Analyzing Data Using Appropriate Tools

“Appropriate tools” certainly aren’t one-size fits all, but for this activity, I need a tool that…

  • Can handle large(ish) datasets 
  • Is accessible for students – preferably free!
  • Makes it easy to construct graphs and calculate summary statistics

At UGA, we have a site license that makes JMP free for students, and many regularly bring their laptops to class, so JMP works well for us with students working in pairs. If I didn’t have access to JMP, I might consider CODAP, which looks a lot like Fathom (friendly drag and drop interface!) except it’s free and runs in a web browser. 

Speaking of a friendly interface, another hurdle in a large class is how to trouble-shoot technology for students, especially if you don’t have smaller “lab” sections or TA support during class. For me, it’s a delicate balance of scaffolding and classroom culture…

After demonstrating how to construct graphs and calculate summaries using software, I assign some straightforward data analysis questions with right/wrong answers. For this, I use an app called Socrative, which works similarly to clickers, except that it allows for both multiple choice and free response questions. Socrative allows me to give immediate feedback – for example, if they miss a question, I can provide them with the software instructions they need. In addition to feedback through Socrative, I try to normalize the process of struggling with new technology and encourage them to help each other. I remind them it’s impossible for me to help everyone individually, but I’m confident they can work together and solve most problems without me. Students generally rise to the challenge and accept that there are multiple sources of knowledge in the room.  

Once I’m confident students know how to use the necessary data analysis tools, we can try more challenging, open-ended questions. For example, I may choose a response variable and ask students to explore the data until they find a variable that’s a good predictor, then write a few sentences about that relationship. They need to use graphs and calculate statistics to answer this, but I’m not explicitly telling them which graphs and statistics to use, and I’m certainly not giving them “point here, click here” style instructions. There’s a little productive struggle involved!

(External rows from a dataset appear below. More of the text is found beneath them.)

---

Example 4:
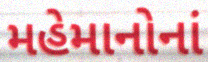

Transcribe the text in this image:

મહેમાનોનાં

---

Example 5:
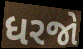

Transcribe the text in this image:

ધરજો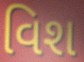
વિશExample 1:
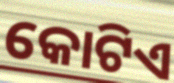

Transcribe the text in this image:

କୋଟିଏ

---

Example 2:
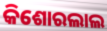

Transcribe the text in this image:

କିଶୋରଲାଲ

Interpret Results in Context

In the following class, I present student analyses as a starting point for our interpretations. They already have a foundation for discussing effect sizes and strength of evidence, because they’ve considered the relationships among variables themselves. Students can offer deep insights about the limitations of the analysis (e.g., sampling issues, measurement issues, correlation vs. causation), because they’ve been involved with the investigation at every stage. 

Look Back and Ahead

The authors of the ISI curriculum (Tintle, et al.) include “look back and ahead” as the final step of the statistical process. At this step, students consider limitations of the study and propose future work.

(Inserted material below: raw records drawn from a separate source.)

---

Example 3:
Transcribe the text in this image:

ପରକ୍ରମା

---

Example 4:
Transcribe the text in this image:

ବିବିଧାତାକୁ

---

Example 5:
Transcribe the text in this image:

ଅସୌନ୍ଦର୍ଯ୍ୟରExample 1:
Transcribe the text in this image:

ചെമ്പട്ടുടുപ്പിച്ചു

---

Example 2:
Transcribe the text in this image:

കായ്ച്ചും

This concept is really helpful in my teaching too. Earlier I mentioned students’ expectations, but I’m also working on managing my own expectations. I can’t let the idea of a perfect active learning class keep me from taking steps in the right direction. I don’t have to change everything in one semester and I can’t expect every activity I try will work. The best I can do is to make a few small changes right now, keep a journal to learn from my experiences, and keep moving forward.